Gareth Bale was the centrepiece of a thrilling and dramatic 2-1 win for Wales in a Home Nations derby against Scotland on Friday, which provided a first win for manager Chris Coleman and simultaneously all but extinguished the opponents' chance of qualifying for the World Cup in 2014.
As Wales struggled to get a foothold in the game and were seemingly condemned to a fifth straight defeat on the trot after Steven Fletcher flicked on for James Morrison to poach a highly avoidable goal, Bale was the single-handed countervailing force of positivity, demonstrating both leadership qualities and new dimensions of technical skill in his deployment of previously-unseen right-footed crosses.
His hard work finally paid off in the 81st minute when he won a contentious penalty after an apparent clip from Shaun Maloney. After amusingly wrestling the ball off of Aaron Ramsey (a fair shout after watching others continually waste the chances he created throughout the night), Bale home slotted the chilliest of cool-headed penalties to level the tie.
Not content with merely giving the Welsh a faint glimmer of hope that their hopes of progressing could be salvaged, Bale then stepped up in the 86th minute to put away what I would argue to be his best ever career goal.
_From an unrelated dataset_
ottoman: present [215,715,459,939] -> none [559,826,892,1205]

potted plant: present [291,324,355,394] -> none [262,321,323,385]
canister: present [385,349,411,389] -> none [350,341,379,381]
Under tight pressure from his arch nemesis Charlie Adam, Bale made a slightly arcing run towards the area before pinging a totally unexpected and picture perfect 30-yard shot which nestled into the top corner across his own body, sending the Welsh contingent of the crowd into raptures and announcing Bale as a figure of commanding authority within a beleaguered Wales side badly needing leadership.
There are a few negative points about Bale's performance that I will be addressing in later pieces, but for now I want to focus on the positives. For a player often criticized for lacking maturity, there's no doubt that our Gareth looked in every sense like the spiritual successor to Craig Bellamy, or even more flatteringly Ryan Giggs, two captains who defined the respective Welsh sides they played in. As a winger who created, actively took responsibility for taking a crucial penalty, and ultimately used his steely focus and sheer ability to decide the game for his team, Bale did much to reverse the opinion I had recently developed that he couldn't be relied on the drive the team on at crunch times. In claiming that ball off of Ramsey he instantly looked less of an ostentatious attention seeker and more a player who actually cares about seeing the job done right for his side.
I won't say future Spurs captain just yet, but when the team needs someone to put them on their back, let's just say Bale's tremendous performances against Milan are looking less like a fluke and more like a display of the winger's true mental steel than we might have first thought.